Hurricane Damaged Cars Flood the Market

Thousands of cars damaged in this year's record-breaking hurricane season will eventually be returned to the highways as unsafe lemons, insurance agents and industry experts predict.

Thousands of cars damaged in this year’s record-breaking hurricane season will eventually be returned to the highways as unsafe lemons, insurance agents and industry experts predict.

Hurricanes Katrina and Rita destroyed more than 500,000 cars, and many have been written off as wrecks since the waters subsided.

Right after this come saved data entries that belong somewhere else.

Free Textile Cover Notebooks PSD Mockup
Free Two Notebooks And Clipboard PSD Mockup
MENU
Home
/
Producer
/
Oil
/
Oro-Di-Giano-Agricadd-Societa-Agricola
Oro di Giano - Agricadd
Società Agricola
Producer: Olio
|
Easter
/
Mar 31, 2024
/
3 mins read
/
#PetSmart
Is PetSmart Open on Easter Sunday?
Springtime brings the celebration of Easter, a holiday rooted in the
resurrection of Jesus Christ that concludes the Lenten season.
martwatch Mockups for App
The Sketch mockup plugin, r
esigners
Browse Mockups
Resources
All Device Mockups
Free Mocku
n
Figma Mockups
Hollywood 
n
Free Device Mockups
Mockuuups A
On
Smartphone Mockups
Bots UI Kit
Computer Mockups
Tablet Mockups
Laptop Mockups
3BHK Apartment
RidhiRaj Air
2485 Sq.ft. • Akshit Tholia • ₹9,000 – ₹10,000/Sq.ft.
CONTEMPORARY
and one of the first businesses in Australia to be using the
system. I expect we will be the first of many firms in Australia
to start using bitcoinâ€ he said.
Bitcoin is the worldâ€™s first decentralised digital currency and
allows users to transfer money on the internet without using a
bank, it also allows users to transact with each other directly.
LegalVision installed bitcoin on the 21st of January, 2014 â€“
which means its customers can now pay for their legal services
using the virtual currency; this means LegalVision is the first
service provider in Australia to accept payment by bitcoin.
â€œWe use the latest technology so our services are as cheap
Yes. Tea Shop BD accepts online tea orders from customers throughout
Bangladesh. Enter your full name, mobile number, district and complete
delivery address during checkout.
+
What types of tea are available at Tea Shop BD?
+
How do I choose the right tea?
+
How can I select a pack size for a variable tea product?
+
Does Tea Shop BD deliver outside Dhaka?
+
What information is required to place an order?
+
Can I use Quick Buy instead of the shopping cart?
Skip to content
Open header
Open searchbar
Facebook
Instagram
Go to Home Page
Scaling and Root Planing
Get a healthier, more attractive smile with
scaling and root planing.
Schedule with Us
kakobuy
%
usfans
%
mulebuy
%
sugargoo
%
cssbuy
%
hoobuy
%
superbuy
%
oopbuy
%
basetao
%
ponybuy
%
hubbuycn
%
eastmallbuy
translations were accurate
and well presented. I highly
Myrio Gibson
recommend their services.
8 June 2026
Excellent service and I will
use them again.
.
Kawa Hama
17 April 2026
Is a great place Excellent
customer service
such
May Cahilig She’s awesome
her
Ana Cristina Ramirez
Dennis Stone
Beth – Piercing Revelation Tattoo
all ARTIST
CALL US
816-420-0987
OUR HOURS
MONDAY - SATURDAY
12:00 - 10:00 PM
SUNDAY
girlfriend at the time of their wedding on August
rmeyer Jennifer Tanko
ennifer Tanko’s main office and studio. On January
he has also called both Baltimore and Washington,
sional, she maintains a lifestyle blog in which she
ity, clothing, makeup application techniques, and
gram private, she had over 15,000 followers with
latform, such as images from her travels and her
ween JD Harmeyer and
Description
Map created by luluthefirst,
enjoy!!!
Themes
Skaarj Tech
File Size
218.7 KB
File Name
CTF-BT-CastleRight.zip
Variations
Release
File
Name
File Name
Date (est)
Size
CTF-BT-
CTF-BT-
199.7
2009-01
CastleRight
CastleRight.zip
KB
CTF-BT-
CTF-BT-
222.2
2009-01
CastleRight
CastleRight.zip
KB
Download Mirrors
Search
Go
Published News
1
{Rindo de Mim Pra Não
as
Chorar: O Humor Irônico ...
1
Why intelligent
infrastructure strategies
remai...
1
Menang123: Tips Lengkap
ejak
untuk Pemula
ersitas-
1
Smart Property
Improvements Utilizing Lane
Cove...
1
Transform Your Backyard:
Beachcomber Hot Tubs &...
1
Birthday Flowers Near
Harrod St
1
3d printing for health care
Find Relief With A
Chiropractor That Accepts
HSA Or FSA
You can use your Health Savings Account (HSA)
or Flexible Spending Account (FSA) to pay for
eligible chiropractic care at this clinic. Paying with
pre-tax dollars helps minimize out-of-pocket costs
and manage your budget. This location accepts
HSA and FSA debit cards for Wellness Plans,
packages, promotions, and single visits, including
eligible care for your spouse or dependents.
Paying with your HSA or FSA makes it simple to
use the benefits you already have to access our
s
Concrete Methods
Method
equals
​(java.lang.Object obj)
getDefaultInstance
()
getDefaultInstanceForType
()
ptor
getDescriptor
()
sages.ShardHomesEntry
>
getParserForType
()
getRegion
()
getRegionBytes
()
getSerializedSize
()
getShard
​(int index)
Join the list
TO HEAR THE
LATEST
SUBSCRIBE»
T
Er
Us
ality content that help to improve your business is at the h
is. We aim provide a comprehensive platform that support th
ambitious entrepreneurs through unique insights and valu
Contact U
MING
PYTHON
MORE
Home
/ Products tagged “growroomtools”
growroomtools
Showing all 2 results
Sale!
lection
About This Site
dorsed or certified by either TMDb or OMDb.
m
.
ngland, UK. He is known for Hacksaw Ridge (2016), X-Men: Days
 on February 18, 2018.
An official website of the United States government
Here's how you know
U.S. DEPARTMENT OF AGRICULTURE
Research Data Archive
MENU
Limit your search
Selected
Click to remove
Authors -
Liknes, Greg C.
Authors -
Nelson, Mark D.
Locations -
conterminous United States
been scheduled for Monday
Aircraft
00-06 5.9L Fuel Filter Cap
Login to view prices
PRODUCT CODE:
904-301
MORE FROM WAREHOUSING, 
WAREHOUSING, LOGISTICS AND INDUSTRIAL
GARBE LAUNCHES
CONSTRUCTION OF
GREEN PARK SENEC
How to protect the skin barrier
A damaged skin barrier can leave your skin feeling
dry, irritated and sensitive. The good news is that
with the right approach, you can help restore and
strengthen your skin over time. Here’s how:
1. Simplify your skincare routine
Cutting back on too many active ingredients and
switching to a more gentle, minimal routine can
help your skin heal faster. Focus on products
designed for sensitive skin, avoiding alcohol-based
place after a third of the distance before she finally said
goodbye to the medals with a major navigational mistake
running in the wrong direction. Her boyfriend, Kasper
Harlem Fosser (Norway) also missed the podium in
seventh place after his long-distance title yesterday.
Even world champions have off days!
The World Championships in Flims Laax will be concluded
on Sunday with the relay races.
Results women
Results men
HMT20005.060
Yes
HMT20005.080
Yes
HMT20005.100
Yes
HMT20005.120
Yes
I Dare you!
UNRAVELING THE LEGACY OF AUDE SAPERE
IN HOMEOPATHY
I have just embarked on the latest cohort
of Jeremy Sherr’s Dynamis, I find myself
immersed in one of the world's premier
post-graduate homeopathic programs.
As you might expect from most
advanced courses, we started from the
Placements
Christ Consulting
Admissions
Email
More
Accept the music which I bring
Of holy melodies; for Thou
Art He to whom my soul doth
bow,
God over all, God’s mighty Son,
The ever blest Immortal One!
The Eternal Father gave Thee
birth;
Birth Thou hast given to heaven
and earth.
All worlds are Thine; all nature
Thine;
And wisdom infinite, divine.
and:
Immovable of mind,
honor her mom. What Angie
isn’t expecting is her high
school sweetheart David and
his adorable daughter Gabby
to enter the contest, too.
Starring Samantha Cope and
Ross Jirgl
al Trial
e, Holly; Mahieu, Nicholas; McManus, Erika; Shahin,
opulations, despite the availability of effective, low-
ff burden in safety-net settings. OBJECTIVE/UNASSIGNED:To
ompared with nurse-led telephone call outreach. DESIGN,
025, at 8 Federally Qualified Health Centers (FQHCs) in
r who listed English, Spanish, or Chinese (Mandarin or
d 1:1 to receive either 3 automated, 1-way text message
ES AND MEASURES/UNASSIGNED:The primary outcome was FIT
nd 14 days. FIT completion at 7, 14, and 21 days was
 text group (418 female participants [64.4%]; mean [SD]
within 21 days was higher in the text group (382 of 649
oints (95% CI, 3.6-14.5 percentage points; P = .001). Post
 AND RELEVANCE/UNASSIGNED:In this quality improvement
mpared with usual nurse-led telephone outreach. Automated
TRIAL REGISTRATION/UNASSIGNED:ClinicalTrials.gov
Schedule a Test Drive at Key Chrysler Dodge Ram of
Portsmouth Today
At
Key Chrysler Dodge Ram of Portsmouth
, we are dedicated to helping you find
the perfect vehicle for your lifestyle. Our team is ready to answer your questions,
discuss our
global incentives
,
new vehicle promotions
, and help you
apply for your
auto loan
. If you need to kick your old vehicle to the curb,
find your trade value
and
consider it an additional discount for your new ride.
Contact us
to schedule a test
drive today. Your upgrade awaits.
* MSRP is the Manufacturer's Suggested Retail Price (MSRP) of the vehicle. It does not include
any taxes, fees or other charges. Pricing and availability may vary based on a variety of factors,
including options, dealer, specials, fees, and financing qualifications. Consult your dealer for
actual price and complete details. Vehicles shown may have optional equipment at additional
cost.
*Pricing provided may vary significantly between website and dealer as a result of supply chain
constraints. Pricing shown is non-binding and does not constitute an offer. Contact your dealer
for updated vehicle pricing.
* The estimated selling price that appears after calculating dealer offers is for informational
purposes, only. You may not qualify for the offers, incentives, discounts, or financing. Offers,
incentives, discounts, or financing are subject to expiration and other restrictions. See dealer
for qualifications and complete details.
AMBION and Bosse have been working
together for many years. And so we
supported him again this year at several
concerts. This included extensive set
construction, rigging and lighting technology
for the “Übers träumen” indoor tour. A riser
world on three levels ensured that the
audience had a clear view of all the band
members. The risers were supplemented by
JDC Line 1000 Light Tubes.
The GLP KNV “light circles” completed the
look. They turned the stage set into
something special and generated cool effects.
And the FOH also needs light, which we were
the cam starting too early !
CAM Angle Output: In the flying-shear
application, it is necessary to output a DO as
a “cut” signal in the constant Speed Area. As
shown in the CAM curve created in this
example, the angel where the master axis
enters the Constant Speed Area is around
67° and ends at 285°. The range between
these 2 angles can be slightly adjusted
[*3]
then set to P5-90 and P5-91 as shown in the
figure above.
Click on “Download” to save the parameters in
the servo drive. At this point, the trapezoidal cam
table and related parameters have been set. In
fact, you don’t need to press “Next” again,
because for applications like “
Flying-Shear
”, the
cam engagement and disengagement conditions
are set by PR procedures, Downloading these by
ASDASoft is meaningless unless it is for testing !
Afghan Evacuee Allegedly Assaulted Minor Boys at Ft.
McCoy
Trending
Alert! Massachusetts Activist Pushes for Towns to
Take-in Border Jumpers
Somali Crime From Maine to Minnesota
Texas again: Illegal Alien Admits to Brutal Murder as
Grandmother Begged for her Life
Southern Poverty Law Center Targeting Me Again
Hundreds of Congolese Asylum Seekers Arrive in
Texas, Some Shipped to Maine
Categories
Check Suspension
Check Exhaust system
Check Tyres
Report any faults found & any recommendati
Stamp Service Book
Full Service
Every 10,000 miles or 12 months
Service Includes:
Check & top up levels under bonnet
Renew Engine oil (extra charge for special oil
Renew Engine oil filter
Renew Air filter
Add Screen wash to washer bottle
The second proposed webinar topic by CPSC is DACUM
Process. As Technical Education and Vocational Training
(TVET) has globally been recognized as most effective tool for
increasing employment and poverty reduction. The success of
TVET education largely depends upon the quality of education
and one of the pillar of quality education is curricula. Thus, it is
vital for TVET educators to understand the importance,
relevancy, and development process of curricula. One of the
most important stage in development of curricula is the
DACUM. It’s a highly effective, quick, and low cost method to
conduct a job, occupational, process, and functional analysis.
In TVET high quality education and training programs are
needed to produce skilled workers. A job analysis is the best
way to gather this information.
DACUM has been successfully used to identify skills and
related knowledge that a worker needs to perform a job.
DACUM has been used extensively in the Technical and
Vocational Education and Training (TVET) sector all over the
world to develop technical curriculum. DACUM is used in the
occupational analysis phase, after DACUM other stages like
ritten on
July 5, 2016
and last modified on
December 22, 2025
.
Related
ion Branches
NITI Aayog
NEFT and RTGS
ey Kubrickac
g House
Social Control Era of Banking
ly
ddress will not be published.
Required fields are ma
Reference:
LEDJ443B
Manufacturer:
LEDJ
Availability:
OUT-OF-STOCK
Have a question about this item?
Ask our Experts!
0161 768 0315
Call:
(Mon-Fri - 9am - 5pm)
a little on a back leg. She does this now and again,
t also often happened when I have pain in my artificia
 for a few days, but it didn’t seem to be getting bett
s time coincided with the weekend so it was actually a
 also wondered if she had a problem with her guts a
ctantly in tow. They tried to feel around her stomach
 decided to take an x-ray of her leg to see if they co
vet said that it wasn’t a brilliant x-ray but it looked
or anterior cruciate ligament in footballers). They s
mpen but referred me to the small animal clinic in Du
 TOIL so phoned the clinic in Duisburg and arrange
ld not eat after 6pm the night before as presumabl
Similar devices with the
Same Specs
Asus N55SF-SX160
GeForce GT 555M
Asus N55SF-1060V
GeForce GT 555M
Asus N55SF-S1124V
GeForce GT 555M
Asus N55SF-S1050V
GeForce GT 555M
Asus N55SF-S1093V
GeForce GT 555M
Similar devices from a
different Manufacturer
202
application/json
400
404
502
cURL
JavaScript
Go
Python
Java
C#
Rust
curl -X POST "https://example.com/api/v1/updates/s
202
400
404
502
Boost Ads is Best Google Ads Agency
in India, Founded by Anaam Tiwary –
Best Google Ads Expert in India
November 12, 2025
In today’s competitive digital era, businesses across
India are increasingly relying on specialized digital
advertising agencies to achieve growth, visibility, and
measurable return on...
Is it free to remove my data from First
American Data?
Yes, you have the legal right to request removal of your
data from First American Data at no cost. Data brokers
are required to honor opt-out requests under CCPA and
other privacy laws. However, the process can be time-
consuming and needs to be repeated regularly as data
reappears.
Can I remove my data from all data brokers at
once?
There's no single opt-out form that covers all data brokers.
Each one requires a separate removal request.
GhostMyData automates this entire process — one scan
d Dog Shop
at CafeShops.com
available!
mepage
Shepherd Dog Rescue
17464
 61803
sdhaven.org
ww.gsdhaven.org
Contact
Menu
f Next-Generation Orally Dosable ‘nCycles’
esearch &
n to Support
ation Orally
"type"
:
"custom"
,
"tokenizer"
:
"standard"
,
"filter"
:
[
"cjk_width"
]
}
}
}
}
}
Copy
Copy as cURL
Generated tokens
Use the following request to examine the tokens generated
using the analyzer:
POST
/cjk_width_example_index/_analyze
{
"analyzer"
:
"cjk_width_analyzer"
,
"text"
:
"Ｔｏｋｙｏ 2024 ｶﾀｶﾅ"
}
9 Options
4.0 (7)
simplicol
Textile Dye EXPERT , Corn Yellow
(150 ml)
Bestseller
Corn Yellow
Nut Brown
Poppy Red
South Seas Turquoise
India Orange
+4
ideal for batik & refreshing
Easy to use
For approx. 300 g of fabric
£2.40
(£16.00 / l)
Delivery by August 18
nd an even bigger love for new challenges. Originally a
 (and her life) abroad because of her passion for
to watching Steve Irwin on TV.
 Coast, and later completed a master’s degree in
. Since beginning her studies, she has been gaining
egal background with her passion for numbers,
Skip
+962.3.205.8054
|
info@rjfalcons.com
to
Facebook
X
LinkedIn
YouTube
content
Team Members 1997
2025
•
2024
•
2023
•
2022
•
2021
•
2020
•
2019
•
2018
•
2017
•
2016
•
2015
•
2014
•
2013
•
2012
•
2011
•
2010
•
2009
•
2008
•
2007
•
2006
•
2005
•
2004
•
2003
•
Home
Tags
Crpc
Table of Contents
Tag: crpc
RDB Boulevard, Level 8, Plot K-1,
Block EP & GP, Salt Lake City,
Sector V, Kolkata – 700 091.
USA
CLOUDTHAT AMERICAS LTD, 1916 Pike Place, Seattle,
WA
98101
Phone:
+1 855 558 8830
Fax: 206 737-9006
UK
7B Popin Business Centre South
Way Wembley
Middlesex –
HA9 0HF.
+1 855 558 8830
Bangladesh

Larry Gamache, communications director for the title tracking firm Carmax, said he’s expecting about half of that number will be refurbished and rebuilt, and eventually put back on the market for sale as if they suffered no damage at all. About half of the 79,000 cars damaged by Hurricane Floyd in 1999 ended back on the road.

“We face a very industrious group of con artists,” he said. “No matter what the laws are, there are people who will see opportunities.”

Anticipating the problem, the National Insurance Crime Bureau sent industry teams to work with police and insurance agents at Hurricane Katrina and Rita flood sites this year, cataloguing the damaged vehicles in Texas, Louisiana, Mississippi and Alabama to try to keep them off the resale market.

The database the agents are building now contains more than 180,000 car identification numbers and is available for car buyers to search at The database also includes hull numbers of hurricane-damaged boats.

Crime bureau spokesman Frank Scafidi said the effort marks the first time the industry has created such a database to combat fraud. He said it is a work in progress and contains information on cars damaged as well as those totaled.

“There’s no way we’re going to capture all of those vehicles, so buyers should always use a bit of caution,” he said. “We do have reports these vehicles are appearing in other parts of the country.”

The National Automobile Dealers Association, which represents more than 90 percent of car dealers in the United States, says title fraud is so prevalent; it’s too easy for unscrupulous car repair operations to “wash” titles and put flooded vehicles destined only for salvage back on the road.

Some 22 states require that the titles of flooded cars that are totaled to be stamped with that information. It’s not illegal for backyard mechanics to fix salvaged cars and sell them as long as the buyer knows it’s a salvaged vehicle. But because salvaged cars sell from 40 percent-to-50 percent lower than cars that have clean titles, there’s a big incentive for chop shops to get a clean title for rebuilt cars.

How they do this is repair them and drive them to another state, where they can change the license and get a new “clean title” that doesn’t contain the adverse information. Some unscrupulous operators just obtain the vehicle information number of a similar car in another state, and forge a new VIN identification and title for the vehicle.

With such a large number of flood-damaged cars likely to be put on the market, car dealers are lobbying Congress for what they say are long-needed reforms in how states title cars. About 15 million cars are sold in the United States each year.

Jack Kain, president of the auto dealers association, suggests one way of stopping the illegal activity is to create a national database where consumers can search a vehicle’s title history. He also wants Congress to give incentives to states to make uniform national standards for vehicle titles, and come to common agreements on defining the meaning of words like flood-damaged.

Congress attempted to do this by establishing the national VIN system in 1984. The VIN system was intended to reduce car thefts and the illicit trade in stolen car parts, and in 1992 Congress urged the states to reform car title laws to make tracking stolen cars easier.

But most states refused to change their titling laws, and the VIN measure has had little effect on car thefts. The FBI reports there were 1.26 million cars stolen in the United States in 2003 _ nearly the same as the 1.27 million cars stolen in 1990.

“There’s a huge underground economy in fraudulent repair of salvaged vehicles,” said David Regan, the auto dealer’s chief operating officer for legislative affairs.

Regan said auto dealers would like to see the insurance industry’s hurricane data base expanded to include a publicly accessible history of every car in the United States recorded under its VIN number, which would provide car dealers, the insurance industry, banks which give out car loans, and consumers with information on the complete history of the car they want to buy.

“We need to put the VIN in the information market,” Regan said, contending consumers need to know if the cars they are buying are reliable and safe.